Aim of the exercise: Write out, word for word, every line in the data below from the one containing "228. The Claimant" to the one containing "230. Failure to", both of them included.

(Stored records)
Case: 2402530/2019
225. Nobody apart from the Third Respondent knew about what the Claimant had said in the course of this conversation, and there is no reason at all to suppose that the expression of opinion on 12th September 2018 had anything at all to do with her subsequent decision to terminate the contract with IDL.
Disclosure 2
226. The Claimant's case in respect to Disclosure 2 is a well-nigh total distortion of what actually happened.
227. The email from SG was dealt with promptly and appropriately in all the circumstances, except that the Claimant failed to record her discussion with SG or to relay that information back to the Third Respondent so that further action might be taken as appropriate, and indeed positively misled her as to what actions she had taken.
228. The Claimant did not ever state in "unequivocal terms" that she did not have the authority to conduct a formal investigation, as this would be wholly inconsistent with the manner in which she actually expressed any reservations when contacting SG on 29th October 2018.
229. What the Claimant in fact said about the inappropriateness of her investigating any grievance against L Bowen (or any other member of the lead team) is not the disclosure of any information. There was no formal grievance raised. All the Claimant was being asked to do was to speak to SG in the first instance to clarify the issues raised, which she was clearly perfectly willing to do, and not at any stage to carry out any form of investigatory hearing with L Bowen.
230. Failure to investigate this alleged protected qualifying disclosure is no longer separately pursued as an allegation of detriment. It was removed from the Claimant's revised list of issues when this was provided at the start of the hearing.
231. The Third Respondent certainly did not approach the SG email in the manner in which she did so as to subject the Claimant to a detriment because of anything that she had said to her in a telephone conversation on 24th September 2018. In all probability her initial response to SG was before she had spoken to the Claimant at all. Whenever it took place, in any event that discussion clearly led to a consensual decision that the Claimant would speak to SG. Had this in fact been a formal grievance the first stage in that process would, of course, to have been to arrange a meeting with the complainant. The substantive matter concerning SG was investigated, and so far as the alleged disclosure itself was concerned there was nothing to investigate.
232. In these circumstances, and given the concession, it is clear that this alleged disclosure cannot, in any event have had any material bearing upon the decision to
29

Result:
228. The Claimant did not ever state in "unequivocal terms" that she did not have the authority to conduct a formal investigation, as this would be wholly inconsistent with the manner in which she actually expressed any reservations when contacting SG on 29th October 2018.
229. What the Claimant in fact said about the inappropriateness of her investigating any grievance against L Bowen (or any other member of the lead team) is not the disclosure of any information. There was no formal grievance raised. All the Claimant was being asked to do was to speak to SG in the first instance to clarify the issues raised, which she was clearly perfectly willing to do, and not at any stage to carry out any form of investigatory hearing with L Bowen.
230. Failure to investigate this alleged protected qualifying disclosure is no longer separately pursued as an allegation of detriment. It was removed from the Claimant's revised list of issues when this was provided at the start of the hearing.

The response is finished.